A significant challenge associated with many human cancer clinical trials, particularly in the early phases, is the fact that patients have often undergone several prior therapeutic regimens, and as such are heavily pretreated prior to study entry. They may also have significant tumor burdens and a lower performance status thereby influencing the spectrum of clinical toxicities observed. In contrast, clinical trials in pet dogs are performed using a patient population that is less heavily pretreated, has a higher performance status, and exhibits less acquired resistance providing an opportunity to evaluate a novel treatment approach in a setting more likely to demonstrate activity.
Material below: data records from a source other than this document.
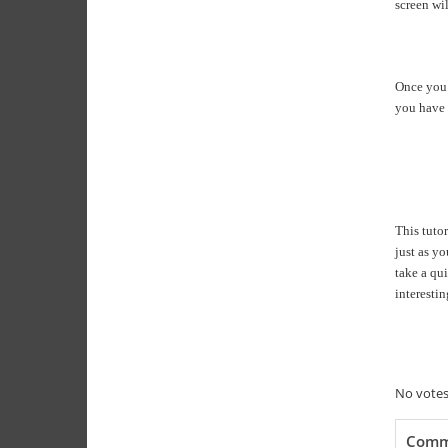
screen wi
Once you m
you have 
This tuto
just as y
take a qui
interesti
Rate thi
Submit
No votes
Comm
A feature unique to trials in dogs is that toxicity studies are initially performed in normal laboratory dogs permitting subsequent evaluation in pet dogs with cancer to be initiated close to the predicted maximum tolerated dose, resulting in a more rapid toxicity to activity assessment than occurs in human clinical trials. Lastly, the lack of established standards of care for the treatment of canine cancer allows for early evaluation of therapies in the minimal residual disease setting, providing insight into how a particular treatment may perform in a naturally occurring microscopic metastatic model.
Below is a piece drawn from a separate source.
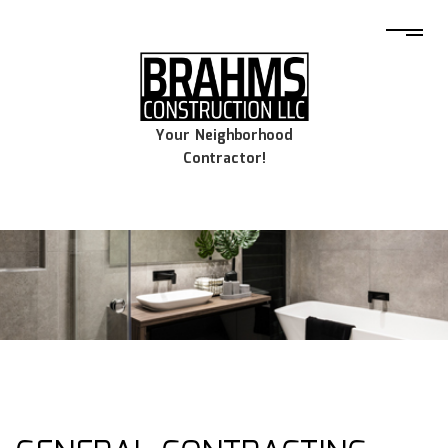
Your Neighborhood
Contractor!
The use of spontaneous cancer in dogs to inform the human drug development path is not new. Dogs with lymphoma were used for several years to develop protocols for autologous bone marrow transplantation that are currently used in human patients. More recently, a variety of clinical trials have been undertaken in dogs with cancer that have directly impacted human drug development. These include evaluation of the multitargeted receptor tyrosine kinase inhibitor SU11654 in dogs with cancer (7, 8), targeted AAV-phage vector delivering tumor necrosis factor (RGD-A-TNF) to alphaV integrins on tumor endothelium (9), assessment of the novel acyclic nucleotide analog GS-9219 in dogs with non-Hodgkin's lymphoma (10, 11), and development of a xenogeneic tyrosinase DNA vaccine for melanoma (12-14). Such studies have helped to define clinical toxicities and safety of targeted therapeutics, to establish pharmacokinetic and pharmacodynamic relationships, and to identify dosing regimens most likely to demonstrate clinical activity. These efforts have laid the groundwork for enhanced integration of dogs with naturally occurring tumors into the development path for new cancer diagnostics and therapeutics. Such an approach has the potential not only to serve as an important bridge from rodent systems to humans, but to assist in the optimization of subsequent human clinical trials.